A MESSY DAY IN THE BOARDROOM

I have been watching with great interest the goings-on at Swedbank following its sacking of its CEO, Michael Wolf. It makes for an interesting laboratory into what can go on behind the curtain of bank's boardrooms. While there may be specific cultural and Scandinavian structural issues here at play, it nonetheless shows how change in the C-suite can have significant implications to a bank, its shareholders and its customers.

Wolf was sacked in February following his signing off a series of real estate deals which have been potentially deemed to generate conflicts of interest for those players involved, including other bank senior managers and their clients. Financial authorities in the country are investigating for any wrong-doing; Wolf staunchly maintains he has done no wrong. Wolf is an interesting character, being named as the only banker in the HBRs Top 20 CEOs at the end of last year and his own leadership in leading the bank's drive for greater adoption of digitalization, technology, and shrinking of its bricks and mortar network, as noted by Euromoney. However, shares hardly moved last calendar year and hoovered around the SEK 185 mark for most of the year. 

Following the departure of Wolf and naming of senior Swedbank banker Birgitte Bonnessen as interim chief, we learn several days ago that the very chairman who presided over Wolf's removal would not stand for re-election following meetings between the board's nomination committee and institutional investors, as reported in the NYT on March 30th, leaving us with both interim CEO and Chairman roles. Then we learn on April 7th that shareholders voted (against auditor recommendations) to not discharge either the ex CEO nor ex Chairman Sundstrom from liability, which in Scandinavian markets keeps the cloud of legal action a real possibility for each executive, as reported recently by the Gulf Times.  
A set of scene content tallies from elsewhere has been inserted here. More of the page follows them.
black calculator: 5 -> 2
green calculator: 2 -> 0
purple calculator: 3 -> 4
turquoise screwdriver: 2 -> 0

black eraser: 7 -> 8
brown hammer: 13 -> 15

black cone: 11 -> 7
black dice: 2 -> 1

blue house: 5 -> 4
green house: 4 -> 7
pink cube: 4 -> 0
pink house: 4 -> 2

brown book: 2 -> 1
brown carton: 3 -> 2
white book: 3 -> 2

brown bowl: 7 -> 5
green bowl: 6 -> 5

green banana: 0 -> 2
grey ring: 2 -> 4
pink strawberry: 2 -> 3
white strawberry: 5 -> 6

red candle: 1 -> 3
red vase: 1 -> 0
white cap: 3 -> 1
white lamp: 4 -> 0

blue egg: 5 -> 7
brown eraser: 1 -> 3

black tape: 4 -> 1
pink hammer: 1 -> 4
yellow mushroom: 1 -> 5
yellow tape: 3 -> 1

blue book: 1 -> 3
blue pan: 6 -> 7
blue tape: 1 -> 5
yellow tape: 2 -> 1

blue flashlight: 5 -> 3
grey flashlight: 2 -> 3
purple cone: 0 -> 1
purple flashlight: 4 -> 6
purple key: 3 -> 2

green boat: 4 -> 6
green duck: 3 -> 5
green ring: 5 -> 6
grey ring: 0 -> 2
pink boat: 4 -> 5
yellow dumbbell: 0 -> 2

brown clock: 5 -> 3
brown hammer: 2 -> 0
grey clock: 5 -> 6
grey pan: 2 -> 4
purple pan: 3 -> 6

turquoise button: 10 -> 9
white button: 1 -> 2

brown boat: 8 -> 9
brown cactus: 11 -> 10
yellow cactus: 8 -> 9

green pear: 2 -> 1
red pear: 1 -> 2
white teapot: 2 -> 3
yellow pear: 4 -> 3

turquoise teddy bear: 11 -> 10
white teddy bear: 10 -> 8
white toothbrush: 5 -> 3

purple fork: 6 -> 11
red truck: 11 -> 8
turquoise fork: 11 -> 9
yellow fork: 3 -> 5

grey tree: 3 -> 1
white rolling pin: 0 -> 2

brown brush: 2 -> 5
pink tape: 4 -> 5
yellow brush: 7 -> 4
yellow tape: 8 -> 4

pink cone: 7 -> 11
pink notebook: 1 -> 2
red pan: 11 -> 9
So what is going on here? A disagreement over strategy, share price or customer satisfaction (where Swedbank trails others such as Handlesbanken)? We can't say for sure, but increasingly it is clear that personal conduct and ethical standards are a growing issue in the bank C-suite. Even if a CEO is not personally involved in the highlighted transactions, his or her reaction (or lack thereof) can set the tone for the rest of the firm and its development of culture standards. I have been told by another bank CEO that this is really soft touchy feely stuff, where you may be presented with a set of facts and decide one course of action (even to punish those involved by cutting of bonuses or demotions), only to later have a slightly different set of facts emerge and it can then be viewed that the first reaction was insufficient from a reputational lens. Of course, the medium term costs to shareholders can be great here, with significant but interim change in the C-suite causing a distraction to staff, clients and the regulator too.  I say get on with it but draw a line under this - move on as soon a possible with a permanent management team focusing on building shareholder value to mitigate these distraction costs.